<<<<

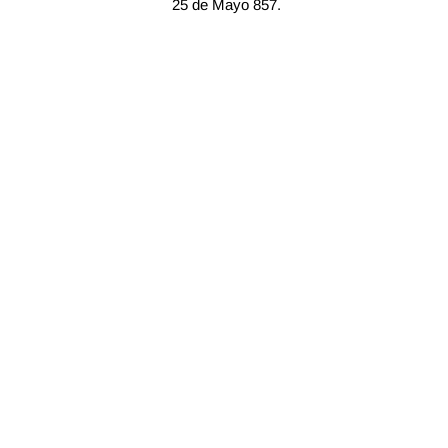
25 de Mayo 857.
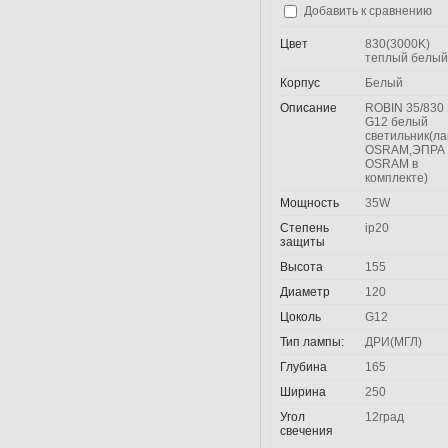
Добавить к сравнению
Цвет
830(3000K)
теплый белый
Корпус
Белый
Описание
ROBIN 35/830 
G12 белый
светильник(л
OSRAM,ЭПРА
OSRAM в
комплекте)
Мощность
35W
Степень
ip20
защиты
Высота
155
Диаметр
120
Цоколь
G12
Тип лампы:
ДРИ(МГЛ)
Глубина
165
Ширина
250
Угол
12град
свечения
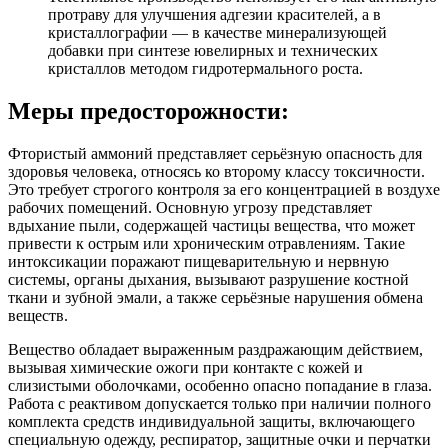
протраву для улучшения адгезии красителей, а в
кристаллографии — в качестве минерализующей
добавки при синтезе ювелирных и технических
кристаллов методом гидротермального роста.
Меры предосторожности:
Фтористый аммоний представляет серьёзную опасность для
здоровья человека, относясь ко второму классу токсичности.
Это требует строгого контроля за его концентрацией в воздухе
рабочих помещений. Основную угрозу представляет
вдыхание пыли, содержащей частицы вещества, что может
привести к острым или хроническим отравлениям. Такие
интоксикации поражают пищеварительную и нервную
системы, органы дыхания, вызывают разрушение костной
ткани и зубной эмали, а также серьёзные нарушения обмена
веществ.
Вещество обладает выраженным раздражающим действием,
вызывая химические ожоги при контакте с кожей и
слизистыми оболочками, особенно опасно попадание в глаза.
Работа с реактивом допускается только при наличии полного
комплекта средств индивидуальной защиты, включающего
специальную одежду, респиратор, защитные очки и перчатки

>>>>

→ Task instructions
In your copy, reproduce the data above exactly and skip every picture.

→ Answer section
25 de Mayo 857.
Добавить к сравнению
Цвет
830(3000K)
теплый белый
Корпус
Белый
Описание
ROBIN 35/830 
G12 белый
светильник(л
OSRAM,ЭПРА
OSRAM в
комплекте)
Мощность
35W
Степень
ip20
защиты
Высота
155
Диаметр
120
Цоколь
G12
Тип лампы:
ДРИ(МГЛ)
Глубина
165
Ширина
250
Угол
12град
свечения
протраву для улучшения адгезии красителей, а в
кристаллографии — в качестве минерализующей
добавки при синтезе ювелирных и технических
кристаллов методом гидротермального роста.
Меры предосторожности:
Фтористый аммоний представляет серьёзную опасность для
здоровья человека, относясь ко второму классу токсичности.
Это требует строгого контроля за его концентрацией в воздухе
рабочих помещений. Основную угрозу представляет
вдыхание пыли, содержащей частицы вещества, что может
привести к острым или хроническим отравлениям. Такие
интоксикации поражают пищеварительную и нервную
системы, органы дыхания, вызывают разрушение костной
ткани и зубной эмали, а также серьёзные нарушения обмена
веществ.
Вещество обладает выраженным раздражающим действием,
вызывая химические ожоги при контакте с кожей и
слизистыми оболочками, особенно опасно попадание в глаза.
Работа с реактивом допускается только при наличии полного
комплекта средств индивидуальной защиты, включающего
специальную одежду, респиратор, защитные очки и перчатки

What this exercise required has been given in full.